Neil passou por vários locais religiosos durante suas viagens, muitos narrados em Roadshow. Foi nesses momentos que ele começou a avaliar que não poderia "ficar neutro" em torno da religião. Snakes & Arrows revela algumas de suas conclusões em canções como "Armor and Sword" e "The Way the Wind Blows", que refletem a desmoralização da fé através da opressão e da guerra, e em "Faithless", no qual rejeita a participação de poderes superiores em favor de uma fidelidade humanista para a própria "bússola moral".

"Viajei por várias estradas secundárias em cidades pequenas e observei muitas placas de igrejas", diz Peart. "Algumas delas eram até divertidas, dizendo coisas como: 'Se você foi dar um passeio com o diabo, logo logo ele vai querer pegar o volante'. É fantástico.

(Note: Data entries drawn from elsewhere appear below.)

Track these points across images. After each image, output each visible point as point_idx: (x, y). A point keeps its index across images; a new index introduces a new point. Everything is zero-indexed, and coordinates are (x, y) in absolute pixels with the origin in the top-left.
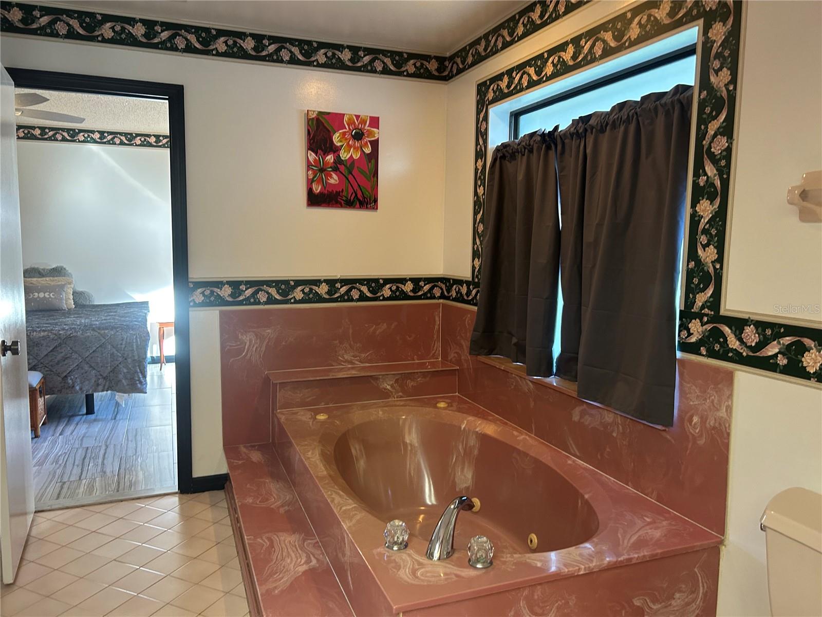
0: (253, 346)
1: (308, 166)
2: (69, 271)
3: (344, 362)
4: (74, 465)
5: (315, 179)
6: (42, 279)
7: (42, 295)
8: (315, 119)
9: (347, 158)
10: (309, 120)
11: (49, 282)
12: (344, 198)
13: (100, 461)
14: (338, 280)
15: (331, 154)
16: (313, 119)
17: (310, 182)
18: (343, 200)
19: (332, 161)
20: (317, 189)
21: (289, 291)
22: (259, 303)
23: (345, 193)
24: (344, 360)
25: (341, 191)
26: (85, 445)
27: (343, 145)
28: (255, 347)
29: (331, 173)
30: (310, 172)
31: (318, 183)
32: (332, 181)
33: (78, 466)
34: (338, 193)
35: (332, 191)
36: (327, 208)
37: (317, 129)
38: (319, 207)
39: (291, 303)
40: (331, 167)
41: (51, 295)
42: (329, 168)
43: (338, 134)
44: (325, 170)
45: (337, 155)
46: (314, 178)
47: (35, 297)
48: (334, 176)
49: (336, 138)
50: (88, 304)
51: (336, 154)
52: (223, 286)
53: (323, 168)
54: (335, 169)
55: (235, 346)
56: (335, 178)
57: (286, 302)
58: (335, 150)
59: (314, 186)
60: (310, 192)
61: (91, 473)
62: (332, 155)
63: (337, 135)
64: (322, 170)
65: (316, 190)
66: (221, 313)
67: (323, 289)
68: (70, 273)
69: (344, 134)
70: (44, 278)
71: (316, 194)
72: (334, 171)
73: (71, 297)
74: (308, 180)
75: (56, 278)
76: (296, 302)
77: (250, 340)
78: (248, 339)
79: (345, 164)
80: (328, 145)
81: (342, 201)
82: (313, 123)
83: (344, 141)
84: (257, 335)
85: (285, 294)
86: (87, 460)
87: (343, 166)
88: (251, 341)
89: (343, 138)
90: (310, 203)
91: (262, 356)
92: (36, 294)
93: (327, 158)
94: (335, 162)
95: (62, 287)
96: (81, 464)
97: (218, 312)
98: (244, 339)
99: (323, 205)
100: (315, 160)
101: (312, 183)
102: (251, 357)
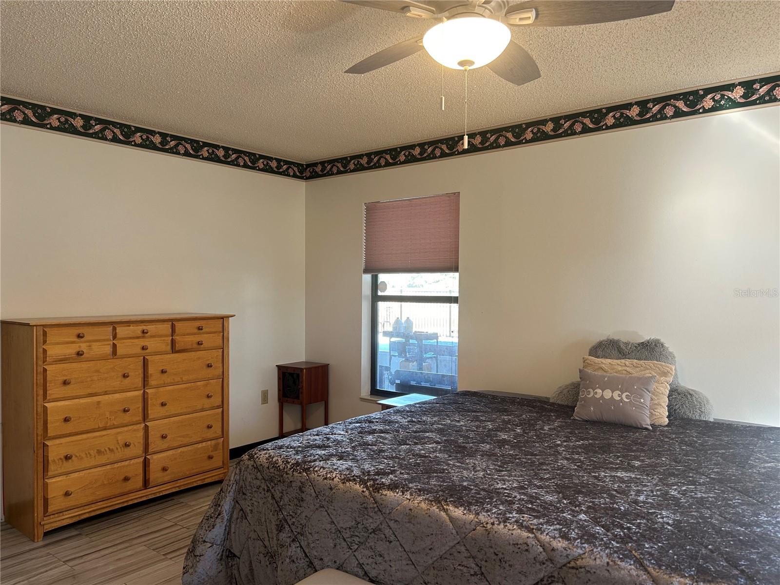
2: (671, 350)
6: (618, 361)
7: (608, 394)
11: (628, 369)
41: (624, 396)
47: (598, 396)
50: (697, 418)
68: (671, 353)
70: (623, 361)
73: (665, 402)
75: (642, 362)
92: (599, 391)
95: (645, 382)
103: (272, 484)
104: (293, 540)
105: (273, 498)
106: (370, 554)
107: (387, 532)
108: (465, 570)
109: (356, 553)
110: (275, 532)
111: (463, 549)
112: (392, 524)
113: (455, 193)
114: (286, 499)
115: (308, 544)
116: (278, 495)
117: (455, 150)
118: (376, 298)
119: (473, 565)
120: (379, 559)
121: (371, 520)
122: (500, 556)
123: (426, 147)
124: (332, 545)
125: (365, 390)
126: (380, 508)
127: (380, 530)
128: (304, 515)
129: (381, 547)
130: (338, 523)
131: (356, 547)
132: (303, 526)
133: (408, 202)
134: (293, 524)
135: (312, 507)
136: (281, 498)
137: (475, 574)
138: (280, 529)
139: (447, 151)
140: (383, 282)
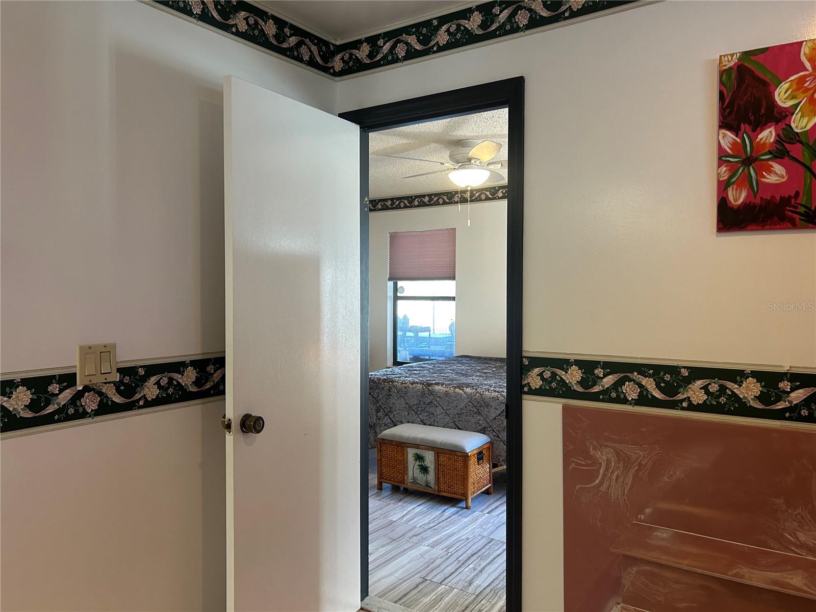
0: (612, 473)
1: (720, 159)
3: (797, 546)
4: (457, 559)
5: (734, 179)
8: (735, 69)
9: (809, 127)
10: (722, 73)
12: (802, 210)
13: (483, 565)
14: (785, 374)
15: (770, 127)
16: (731, 68)
17: (723, 187)
18: (799, 214)
19: (772, 140)
20: (738, 197)
21: (680, 386)
22: (625, 401)
23: (803, 200)
24: (798, 543)
25: (793, 194)
26: (491, 537)
27: (800, 103)
28: (616, 474)
29: (770, 163)
30: (724, 169)
31: (740, 185)
32: (771, 179)
33: (459, 561)
34: (785, 201)
35: (772, 197)
36: (762, 232)
37: (739, 86)
38: (741, 233)
39: (683, 409)
40: (770, 152)
42: (766, 154)
43: (787, 85)
44: (756, 159)
45: (784, 126)
46: (730, 178)
48: (778, 168)
49: (782, 96)
51: (782, 125)
52: (568, 367)
53: (751, 156)
54: (780, 152)
55: (583, 465)
56: (778, 172)
57: (673, 405)
58: (781, 116)
59: (731, 194)
60: (723, 205)
61: (459, 579)
62: (772, 129)
63: (785, 86)
64: (748, 161)
65: (736, 200)
66: (565, 409)
67: (750, 391)
69: (802, 80)
71: (735, 207)
72: (777, 157)
74: (720, 183)
76: (692, 407)
77: (607, 460)
78: (605, 458)
79: (804, 140)
80: (763, 111)
81: (795, 215)
82: (729, 77)
83: (801, 96)
84: (618, 455)
85: (670, 389)
86: (475, 557)
87: (799, 145)
88: (608, 462)
89: (797, 90)
90: (721, 226)
91: (626, 492)
93: (760, 137)
94: (779, 140)
96: (462, 562)
97: (560, 407)
98: (598, 456)
99: (749, 227)
100: (734, 145)
101: (726, 189)
102: (608, 489)
103: (372, 390)
104: (386, 415)
105: (373, 397)
106: (427, 414)
107: (435, 403)
108: (472, 412)
109: (419, 416)
110: (374, 413)
111: (471, 404)
112: (438, 399)
113: (452, 229)
114: (381, 396)
115: (394, 416)
116: (376, 395)
117: (452, 200)
118: (396, 298)
119: (475, 410)
120: (432, 416)
121: (427, 399)
122: (487, 403)
123: (433, 197)
124: (407, 414)
125: (390, 361)
126: (432, 393)
127: (432, 402)
128: (391, 402)
129: (432, 410)
130: (410, 403)
131: (420, 412)
132: (391, 408)
133: (421, 233)
134: (385, 407)
135: (396, 398)
136: (378, 396)
137: (476, 413)
138: (378, 411)
139: (447, 201)
140: (402, 287)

Já outras eram bem arrogantes, com aquelas cruzes enormes e citações da bíblia. O que te leva a pensar que tudo aquilo está certo? Tentei me imaginar sendo guiado pela lua crescente e a estrela dizendo, 'Não há deus a não ser Alá e seu profeta Maomé'. Ou com uma estrela de Davi dizendo, 'Aquele carpinteiro não era o nosso messias'. De certa forma isso me faz rir, mas de outra, vejo que é algo fodido".

"É tão arrogante que não dá pra mensurar. Estou tentando pesar tudo aquilo... Não quero fazer inimigos de forma gratuita, mas decidi me pronunciar sobre o assunto porque, se não o fizesse, estaria sendo conivente. Sei que é um discurso difícil, mas se você não falar pela razão, estará falando sem razão"
.

Durante toda a conversa, Peart se mostrou minado com todas as suas experiências em viagens, mas mesmo assim se revelou também um tanto quanto rancoroso por ser um participante desse processo.

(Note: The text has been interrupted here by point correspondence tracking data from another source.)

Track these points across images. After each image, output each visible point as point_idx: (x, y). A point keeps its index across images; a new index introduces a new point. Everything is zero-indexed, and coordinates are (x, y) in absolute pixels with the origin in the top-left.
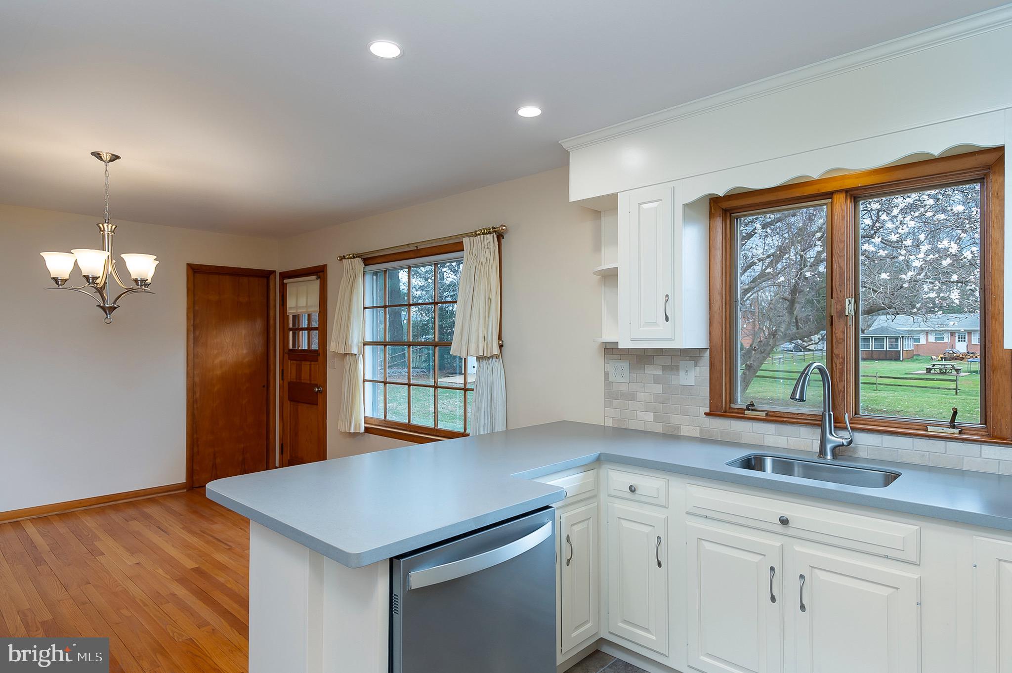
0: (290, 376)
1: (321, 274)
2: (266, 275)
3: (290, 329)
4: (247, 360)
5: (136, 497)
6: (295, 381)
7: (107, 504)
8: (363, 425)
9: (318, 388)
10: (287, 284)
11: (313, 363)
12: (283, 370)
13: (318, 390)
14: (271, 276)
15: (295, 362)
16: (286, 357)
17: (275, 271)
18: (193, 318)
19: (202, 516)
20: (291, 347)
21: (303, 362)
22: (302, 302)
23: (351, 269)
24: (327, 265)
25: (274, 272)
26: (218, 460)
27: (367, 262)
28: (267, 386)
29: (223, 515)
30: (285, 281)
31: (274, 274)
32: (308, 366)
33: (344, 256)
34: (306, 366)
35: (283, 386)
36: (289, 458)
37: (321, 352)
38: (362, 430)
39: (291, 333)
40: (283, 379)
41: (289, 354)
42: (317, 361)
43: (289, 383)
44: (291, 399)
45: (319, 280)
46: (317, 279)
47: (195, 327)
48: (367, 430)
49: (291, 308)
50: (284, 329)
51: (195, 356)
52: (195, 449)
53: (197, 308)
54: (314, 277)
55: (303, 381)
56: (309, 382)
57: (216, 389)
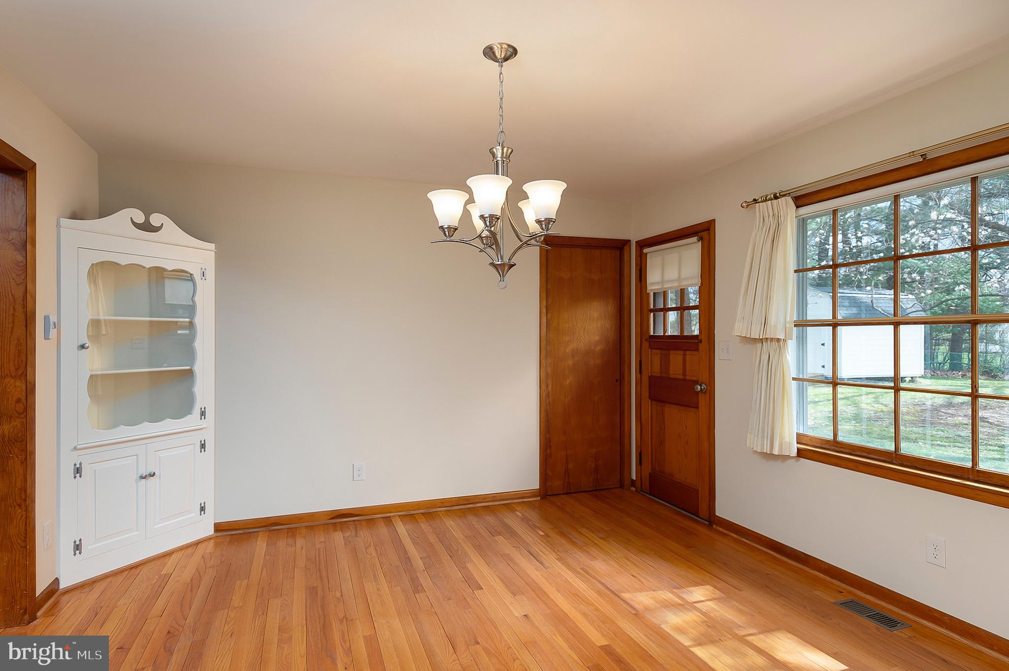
0: (651, 370)
1: (705, 234)
2: (619, 246)
3: (651, 311)
4: (598, 348)
5: (492, 501)
6: (659, 375)
7: (467, 506)
8: (795, 446)
9: (701, 386)
10: (647, 254)
11: (688, 352)
12: (641, 361)
13: (701, 389)
14: (625, 247)
15: (659, 351)
16: (646, 344)
17: (630, 240)
18: (545, 298)
19: (574, 543)
20: (652, 334)
21: (672, 352)
22: (672, 274)
23: (771, 215)
24: (715, 220)
25: (628, 242)
26: (571, 466)
27: (799, 203)
28: (621, 380)
29: (597, 545)
30: (645, 251)
31: (629, 243)
32: (681, 358)
33: (755, 200)
34: (676, 358)
35: (641, 381)
36: (650, 471)
37: (704, 338)
38: (794, 453)
39: (652, 314)
40: (640, 373)
41: (649, 341)
42: (697, 350)
43: (650, 378)
44: (653, 398)
45: (701, 241)
46: (699, 241)
47: (547, 308)
48: (801, 453)
49: (653, 284)
50: (644, 311)
51: (548, 342)
52: (548, 451)
53: (549, 287)
54: (695, 239)
55: (671, 376)
56: (682, 377)
57: (568, 381)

É duro quando o Rush cai na estrada – a turnê Snakes & Arrows começa em Atlanta no mês de junho e termina no dia 29 de outubro em Helsinki – e todo esse processo cansativo tem representado um conflito interior do baterista de uma das mais exaltadas bandas de rock do mundo.

Pensando em manter a banda ainda atrativa aos fãs, ele diz que o Rush se sente agora um tanto quanto "liberado" depois de realizar verdadeiros greatest hits nas turnês de três anos atrás. O baterista diz que dessa vez a banda irá se dedicar ao novo material e em "canções antigas que não tocamos há anos ou que nunca tocamos". Uma dessas joias de 1980 está nos planos, só que ele não disse qual.

"A primeira vez que disse que abandonaria as turnês foi em 1989, e falei isso em todas as turnês seguintes", lembra Peart, sorrindo. "Nunca concretizei essa afirmação e sempre foi recompensador pra mim. É algo árduo e repetitivo, mas é parte do trabalho. Amo treinar, ensaiar. Adoro o que estamos fazendo agora, aprendendo as novas canções e de também estarmos tocando juntos e nos entrosando como banda. Tudo isso é muito legal, mas são seis meses da minha vida que eu definitivamente não vivo. Não terei minha vida novamente até novembro".

"O que uma banda faz? Uma banda toca ao vivo. Isso é fundamental e é o que me mantém longe de desistir a todo momento. É óbvio para mim que, se pararmos de tocar ao vivo, vamos deixar de crescer. Não daria certo. Uma banda de verdade para nós é isso, e esse é o motivo pelo qual aceito o que temos que fazer. Nenhum trabalho é o céu – lembro disso a todo tempo e me sinto grato por ter feito essa escolha".

"Conheço muitas bandas da nossa geração que trabalham em clubes, tocando para públicos em cerimônias apenas para dizerem que estão vivos. Nós ainda podemos, todos os anos, optar por fazer turnês em grandes locais, viajando de ônibus ou moto. De forma alguma estou sendo cínico sobre isso".

"Passei o último ano em casa escrevendo um livro, e compondo novas canções que renderam um bom material. O que fazemos – nos reunir para criar um novo material – é a razão do trabalho".

"Fazer as mesmas coisas repetidamente... como isso pode ser bom se você se colocar de uma maneira superficial?"